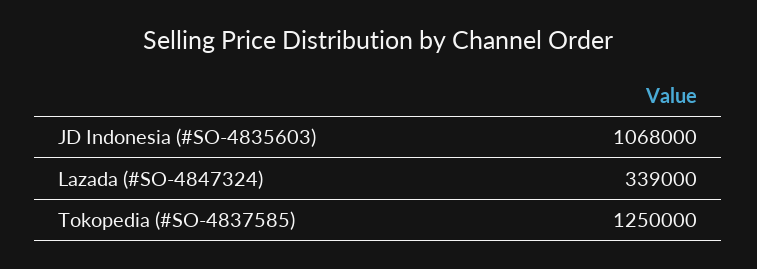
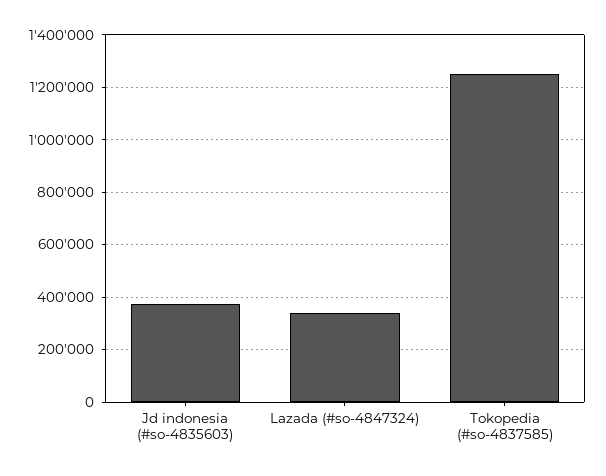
  {
-   "JD Indonesia (#SO-4835603)": 1068000,
+   "JD Indonesia (#SO-4835603)": 375000,
    "Lazada (#SO-4847324)": 339000,
    "Tokopedia (#SO-4837585)": 1250000
  }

◇ ◇ ◇

Look through the records and gather each line with the word "Indonesia".

-   "JD Indonesia (#SO-4835603)": 1068000,
+   "JD Indonesia (#SO-4835603)": 375000,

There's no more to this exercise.